Friday, November 7, 2014

A Shift To The Right

The GOP has both the House and Senate again for the first time since 2006. A lot has changed for me since then. I used to be a very loyal Republican and I was very much a fan of Fox News, talk radio, and Glenn Beck. Once a man who thought he was going places and doing things, I am now permanently unemployed and permanently single. As the man I was before, I felt quite confident in my ability to make wise and accurate assessments of the political zeitgeist, especially since I'd been seriously following it since I was 11. Now having little to do but smoke cigars at the shop I frequent and write in my blog, what do I know from politics, especially when an election results in such massive change, especially considering that I'm not even comfortable enough to vote anymore? If you have the answer, let me know, because I sure don't. All that said, I do still yet have opinions. Just take what I have to say here with a grain of salt as represented by the preceding sentences.

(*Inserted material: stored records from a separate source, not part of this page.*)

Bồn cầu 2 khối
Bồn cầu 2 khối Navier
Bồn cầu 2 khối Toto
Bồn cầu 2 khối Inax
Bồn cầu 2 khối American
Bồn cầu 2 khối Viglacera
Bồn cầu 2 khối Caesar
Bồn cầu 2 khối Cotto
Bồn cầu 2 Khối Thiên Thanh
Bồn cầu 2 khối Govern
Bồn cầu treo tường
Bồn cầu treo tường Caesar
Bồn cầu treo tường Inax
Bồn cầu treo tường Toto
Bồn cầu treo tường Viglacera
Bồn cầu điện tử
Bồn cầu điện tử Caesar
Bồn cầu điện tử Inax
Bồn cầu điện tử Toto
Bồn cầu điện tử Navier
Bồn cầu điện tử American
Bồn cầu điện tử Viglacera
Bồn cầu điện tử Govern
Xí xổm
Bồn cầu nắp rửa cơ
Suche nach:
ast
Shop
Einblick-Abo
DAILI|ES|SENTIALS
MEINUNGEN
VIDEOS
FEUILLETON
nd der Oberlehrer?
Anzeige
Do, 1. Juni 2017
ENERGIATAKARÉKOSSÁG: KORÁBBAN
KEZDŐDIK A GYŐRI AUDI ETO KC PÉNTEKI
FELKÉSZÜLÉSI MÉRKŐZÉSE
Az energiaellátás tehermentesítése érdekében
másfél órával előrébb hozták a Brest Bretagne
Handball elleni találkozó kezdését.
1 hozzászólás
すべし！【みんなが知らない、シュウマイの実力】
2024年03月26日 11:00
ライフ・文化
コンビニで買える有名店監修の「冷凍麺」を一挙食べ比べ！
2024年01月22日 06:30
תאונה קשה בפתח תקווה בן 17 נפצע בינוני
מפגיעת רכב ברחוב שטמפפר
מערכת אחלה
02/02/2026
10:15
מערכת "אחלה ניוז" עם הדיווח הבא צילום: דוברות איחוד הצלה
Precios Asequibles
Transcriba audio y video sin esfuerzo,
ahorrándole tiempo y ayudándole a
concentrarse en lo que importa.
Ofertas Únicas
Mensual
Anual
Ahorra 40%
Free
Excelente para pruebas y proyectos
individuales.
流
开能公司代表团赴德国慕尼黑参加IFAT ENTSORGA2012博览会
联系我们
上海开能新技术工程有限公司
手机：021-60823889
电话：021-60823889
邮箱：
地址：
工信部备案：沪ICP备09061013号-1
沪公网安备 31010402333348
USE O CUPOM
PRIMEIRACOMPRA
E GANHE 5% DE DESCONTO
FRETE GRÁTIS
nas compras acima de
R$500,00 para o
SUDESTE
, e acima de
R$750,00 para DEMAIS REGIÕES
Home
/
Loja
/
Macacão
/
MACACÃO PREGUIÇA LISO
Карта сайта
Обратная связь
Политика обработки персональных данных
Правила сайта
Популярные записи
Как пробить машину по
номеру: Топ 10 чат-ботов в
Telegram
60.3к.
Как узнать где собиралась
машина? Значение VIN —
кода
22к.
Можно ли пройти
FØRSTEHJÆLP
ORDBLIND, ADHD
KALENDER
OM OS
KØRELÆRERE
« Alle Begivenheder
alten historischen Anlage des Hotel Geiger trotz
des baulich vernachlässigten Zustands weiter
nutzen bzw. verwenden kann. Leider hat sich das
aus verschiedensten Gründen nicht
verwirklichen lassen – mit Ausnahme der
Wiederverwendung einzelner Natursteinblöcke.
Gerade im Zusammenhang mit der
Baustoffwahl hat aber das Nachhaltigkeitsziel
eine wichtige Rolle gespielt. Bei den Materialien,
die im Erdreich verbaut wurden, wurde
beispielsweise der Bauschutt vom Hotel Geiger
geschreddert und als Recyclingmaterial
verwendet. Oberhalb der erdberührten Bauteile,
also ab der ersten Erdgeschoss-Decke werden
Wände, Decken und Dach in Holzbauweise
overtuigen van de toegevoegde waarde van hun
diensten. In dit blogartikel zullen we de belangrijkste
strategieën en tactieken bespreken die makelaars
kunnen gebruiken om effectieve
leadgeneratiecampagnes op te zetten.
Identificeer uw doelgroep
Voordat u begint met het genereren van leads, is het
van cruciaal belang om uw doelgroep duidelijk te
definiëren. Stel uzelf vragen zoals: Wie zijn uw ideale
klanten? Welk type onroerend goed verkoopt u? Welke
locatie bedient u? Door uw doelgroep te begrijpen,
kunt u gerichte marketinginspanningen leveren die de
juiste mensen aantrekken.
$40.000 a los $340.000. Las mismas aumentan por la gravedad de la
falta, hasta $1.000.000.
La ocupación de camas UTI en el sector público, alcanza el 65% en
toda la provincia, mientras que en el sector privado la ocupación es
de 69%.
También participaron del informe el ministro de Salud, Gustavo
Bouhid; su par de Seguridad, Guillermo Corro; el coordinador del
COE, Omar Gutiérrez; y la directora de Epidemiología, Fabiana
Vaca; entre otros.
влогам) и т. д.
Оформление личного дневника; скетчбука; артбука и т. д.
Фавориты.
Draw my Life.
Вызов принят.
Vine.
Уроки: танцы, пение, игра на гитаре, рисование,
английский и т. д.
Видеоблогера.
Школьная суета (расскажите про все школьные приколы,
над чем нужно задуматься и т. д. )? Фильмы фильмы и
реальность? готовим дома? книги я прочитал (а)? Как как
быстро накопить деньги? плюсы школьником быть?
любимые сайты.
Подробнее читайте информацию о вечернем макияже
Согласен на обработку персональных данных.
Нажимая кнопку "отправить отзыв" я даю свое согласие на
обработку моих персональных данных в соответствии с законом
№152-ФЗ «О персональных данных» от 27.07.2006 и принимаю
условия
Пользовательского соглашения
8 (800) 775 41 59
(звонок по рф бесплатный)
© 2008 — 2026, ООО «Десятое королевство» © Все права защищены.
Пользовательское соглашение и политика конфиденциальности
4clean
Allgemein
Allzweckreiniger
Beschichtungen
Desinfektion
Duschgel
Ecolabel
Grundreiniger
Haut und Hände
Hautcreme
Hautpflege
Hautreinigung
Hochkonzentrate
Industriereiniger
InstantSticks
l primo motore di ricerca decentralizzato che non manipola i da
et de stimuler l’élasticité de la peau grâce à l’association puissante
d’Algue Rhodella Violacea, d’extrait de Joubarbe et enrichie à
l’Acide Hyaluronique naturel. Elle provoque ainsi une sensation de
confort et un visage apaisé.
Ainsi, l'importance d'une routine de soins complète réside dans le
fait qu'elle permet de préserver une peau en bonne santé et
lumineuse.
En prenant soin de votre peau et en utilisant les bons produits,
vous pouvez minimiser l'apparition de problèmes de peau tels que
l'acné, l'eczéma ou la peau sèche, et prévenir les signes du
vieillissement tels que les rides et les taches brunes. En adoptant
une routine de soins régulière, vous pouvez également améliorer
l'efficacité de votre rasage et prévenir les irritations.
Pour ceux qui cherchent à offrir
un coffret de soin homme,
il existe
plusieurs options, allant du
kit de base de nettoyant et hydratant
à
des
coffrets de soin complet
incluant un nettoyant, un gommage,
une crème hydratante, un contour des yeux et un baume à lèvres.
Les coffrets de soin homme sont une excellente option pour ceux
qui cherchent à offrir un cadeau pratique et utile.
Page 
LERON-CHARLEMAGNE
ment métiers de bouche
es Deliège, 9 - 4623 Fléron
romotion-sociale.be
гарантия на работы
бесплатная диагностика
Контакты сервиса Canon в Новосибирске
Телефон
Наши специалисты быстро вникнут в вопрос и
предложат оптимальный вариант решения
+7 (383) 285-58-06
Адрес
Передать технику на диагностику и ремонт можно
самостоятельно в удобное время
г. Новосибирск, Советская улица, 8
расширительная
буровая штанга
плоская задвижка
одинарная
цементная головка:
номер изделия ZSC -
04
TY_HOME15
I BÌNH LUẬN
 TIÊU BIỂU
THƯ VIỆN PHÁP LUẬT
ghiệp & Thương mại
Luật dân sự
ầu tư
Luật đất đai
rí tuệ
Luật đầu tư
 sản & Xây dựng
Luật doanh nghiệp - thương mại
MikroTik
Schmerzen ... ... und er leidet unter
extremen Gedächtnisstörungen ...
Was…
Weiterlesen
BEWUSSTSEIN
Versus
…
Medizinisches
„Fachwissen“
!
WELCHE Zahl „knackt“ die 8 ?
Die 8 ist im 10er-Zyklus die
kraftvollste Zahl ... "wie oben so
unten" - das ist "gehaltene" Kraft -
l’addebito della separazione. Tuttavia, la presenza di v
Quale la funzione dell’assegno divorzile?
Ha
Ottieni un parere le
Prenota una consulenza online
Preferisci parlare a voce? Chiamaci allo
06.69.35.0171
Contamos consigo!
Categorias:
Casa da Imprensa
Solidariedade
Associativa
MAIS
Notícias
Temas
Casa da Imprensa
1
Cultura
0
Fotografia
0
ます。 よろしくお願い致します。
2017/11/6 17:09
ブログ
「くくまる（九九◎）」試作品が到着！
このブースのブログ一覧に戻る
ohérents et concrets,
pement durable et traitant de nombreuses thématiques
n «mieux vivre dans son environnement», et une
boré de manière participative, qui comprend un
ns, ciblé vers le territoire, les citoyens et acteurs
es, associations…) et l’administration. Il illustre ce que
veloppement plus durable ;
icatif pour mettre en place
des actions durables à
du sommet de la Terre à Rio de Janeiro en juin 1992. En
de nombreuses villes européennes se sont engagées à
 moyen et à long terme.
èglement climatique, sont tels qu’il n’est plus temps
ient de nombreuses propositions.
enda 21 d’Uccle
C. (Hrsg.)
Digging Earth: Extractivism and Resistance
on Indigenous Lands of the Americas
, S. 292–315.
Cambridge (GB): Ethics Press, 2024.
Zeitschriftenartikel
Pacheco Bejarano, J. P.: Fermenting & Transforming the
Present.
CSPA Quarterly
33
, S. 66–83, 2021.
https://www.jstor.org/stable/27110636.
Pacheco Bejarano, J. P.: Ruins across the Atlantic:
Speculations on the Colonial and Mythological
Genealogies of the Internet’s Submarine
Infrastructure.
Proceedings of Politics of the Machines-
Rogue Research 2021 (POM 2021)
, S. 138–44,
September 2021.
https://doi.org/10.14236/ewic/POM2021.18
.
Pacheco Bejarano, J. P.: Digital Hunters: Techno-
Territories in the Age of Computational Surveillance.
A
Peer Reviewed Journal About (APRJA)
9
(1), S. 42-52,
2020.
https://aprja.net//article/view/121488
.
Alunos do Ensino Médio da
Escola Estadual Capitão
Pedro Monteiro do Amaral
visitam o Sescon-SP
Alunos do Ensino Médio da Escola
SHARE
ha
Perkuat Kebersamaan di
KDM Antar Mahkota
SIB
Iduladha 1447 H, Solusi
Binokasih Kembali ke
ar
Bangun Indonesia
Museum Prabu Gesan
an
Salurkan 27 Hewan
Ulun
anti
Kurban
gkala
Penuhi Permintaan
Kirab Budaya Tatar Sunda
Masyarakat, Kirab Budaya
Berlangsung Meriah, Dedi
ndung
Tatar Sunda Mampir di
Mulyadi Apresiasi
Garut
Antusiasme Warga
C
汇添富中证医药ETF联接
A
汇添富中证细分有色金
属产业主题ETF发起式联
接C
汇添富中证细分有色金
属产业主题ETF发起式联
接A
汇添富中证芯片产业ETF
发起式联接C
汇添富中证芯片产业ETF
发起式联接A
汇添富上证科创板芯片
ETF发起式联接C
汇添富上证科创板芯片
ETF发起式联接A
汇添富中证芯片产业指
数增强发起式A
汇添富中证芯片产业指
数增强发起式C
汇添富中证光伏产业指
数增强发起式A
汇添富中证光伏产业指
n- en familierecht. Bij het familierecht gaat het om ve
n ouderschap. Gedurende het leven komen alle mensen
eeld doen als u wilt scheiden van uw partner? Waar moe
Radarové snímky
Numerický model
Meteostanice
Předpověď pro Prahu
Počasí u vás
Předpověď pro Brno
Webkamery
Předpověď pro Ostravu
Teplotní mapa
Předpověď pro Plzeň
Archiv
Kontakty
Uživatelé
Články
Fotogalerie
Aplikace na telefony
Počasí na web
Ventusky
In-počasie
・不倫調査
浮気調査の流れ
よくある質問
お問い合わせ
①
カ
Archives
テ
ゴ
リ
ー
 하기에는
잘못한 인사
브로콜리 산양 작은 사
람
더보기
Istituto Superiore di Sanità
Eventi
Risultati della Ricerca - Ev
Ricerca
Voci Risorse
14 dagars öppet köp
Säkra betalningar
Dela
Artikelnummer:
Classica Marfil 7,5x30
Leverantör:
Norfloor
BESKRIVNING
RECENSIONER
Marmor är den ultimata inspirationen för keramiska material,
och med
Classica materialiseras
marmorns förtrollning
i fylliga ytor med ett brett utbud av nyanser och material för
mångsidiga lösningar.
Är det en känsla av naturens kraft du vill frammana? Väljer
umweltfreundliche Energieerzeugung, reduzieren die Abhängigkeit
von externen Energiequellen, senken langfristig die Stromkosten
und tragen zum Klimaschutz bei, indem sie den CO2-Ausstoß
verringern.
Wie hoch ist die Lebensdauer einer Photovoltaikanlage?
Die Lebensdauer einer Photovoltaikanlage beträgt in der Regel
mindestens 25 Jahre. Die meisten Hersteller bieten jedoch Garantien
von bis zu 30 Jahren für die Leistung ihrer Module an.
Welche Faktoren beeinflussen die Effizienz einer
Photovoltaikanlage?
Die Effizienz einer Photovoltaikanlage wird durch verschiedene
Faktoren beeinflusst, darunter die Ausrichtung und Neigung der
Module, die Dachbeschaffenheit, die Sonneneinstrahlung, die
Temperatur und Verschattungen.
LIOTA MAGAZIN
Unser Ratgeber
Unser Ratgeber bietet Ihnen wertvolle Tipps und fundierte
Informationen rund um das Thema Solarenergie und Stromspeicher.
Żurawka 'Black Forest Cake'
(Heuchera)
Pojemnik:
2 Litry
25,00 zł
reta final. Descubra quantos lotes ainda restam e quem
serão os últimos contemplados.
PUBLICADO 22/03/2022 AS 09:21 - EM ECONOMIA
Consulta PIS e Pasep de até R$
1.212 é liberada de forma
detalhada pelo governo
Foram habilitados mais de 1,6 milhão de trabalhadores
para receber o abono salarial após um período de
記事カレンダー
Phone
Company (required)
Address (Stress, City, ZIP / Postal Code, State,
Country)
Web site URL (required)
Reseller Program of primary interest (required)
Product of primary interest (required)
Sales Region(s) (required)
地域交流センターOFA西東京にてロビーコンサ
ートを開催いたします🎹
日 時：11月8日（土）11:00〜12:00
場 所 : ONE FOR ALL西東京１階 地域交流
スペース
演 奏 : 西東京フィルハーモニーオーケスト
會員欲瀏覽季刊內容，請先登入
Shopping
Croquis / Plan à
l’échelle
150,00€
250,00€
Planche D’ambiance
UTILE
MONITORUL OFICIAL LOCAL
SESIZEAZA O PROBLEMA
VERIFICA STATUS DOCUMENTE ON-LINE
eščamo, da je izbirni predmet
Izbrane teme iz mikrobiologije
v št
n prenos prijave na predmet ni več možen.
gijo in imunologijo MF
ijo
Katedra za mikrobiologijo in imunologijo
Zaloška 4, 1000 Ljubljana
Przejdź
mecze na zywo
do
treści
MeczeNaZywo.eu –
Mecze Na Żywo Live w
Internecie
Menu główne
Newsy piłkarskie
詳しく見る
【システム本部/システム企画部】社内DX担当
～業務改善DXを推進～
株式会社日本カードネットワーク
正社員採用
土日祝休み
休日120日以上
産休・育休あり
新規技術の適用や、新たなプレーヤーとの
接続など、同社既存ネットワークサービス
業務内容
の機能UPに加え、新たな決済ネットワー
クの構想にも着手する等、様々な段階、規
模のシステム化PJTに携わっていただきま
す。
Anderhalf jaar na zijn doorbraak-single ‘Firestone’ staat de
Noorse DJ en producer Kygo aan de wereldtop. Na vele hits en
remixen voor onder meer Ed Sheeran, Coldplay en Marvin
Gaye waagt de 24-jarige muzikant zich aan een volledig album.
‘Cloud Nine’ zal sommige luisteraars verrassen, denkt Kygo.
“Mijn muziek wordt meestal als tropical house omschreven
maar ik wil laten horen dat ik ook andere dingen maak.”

I await a generational shift in the GOP that will entail gradual abandonment of social conservatism. Social conservatism is simply a bad idea and no bad idea lasts forever. Hints of progress emerged in this election that at least give me ground on which to stand as an optimist on this count. Rand Paul, with his focus on a libertarian view, has been encouraging for a while, but there's new signs of progress. Blue states, including Illinois and Maine, have Republican governors now. These are not states where one can win by beating a Bible, screaming about gays, freaking out about contraception, or suggesting intelligent design be taught in biology class. Instead, you must run on other aspects of conservatism, such as fiscal responsibility or being tough on crime. Progress was also made on the diversity front, with Mia Love being the first black Republican elected to Congress and Tim Scott being the first black person elected to statewide office in South Carolina since reconstruction.

What this new Congress will do and whether or not I will agree with it, I cannot say. All I can say is that I do think both the country and the GOP is on the right track. Eventually, everyone who thinks that video games cause violence, that gays shouldn't be allowed to get married, that rape victims may have been asking for it based upon what they were wearing, that contraception is evil, that sex education makes kids want to have sex, that marijuana should stay illegal, and so on will all be dead. What I feared for the GOP was that they had been successfully branded as evil for a generation and I think this election shows that's not true. There's time for the old folks with the intractably socially conservative views to die and the party to evolve without diminishing in power to such a degree that it wouldn't matter what they did. All of this is the opinion of a nonvoter and could definitely be wrong. I hope I'm right.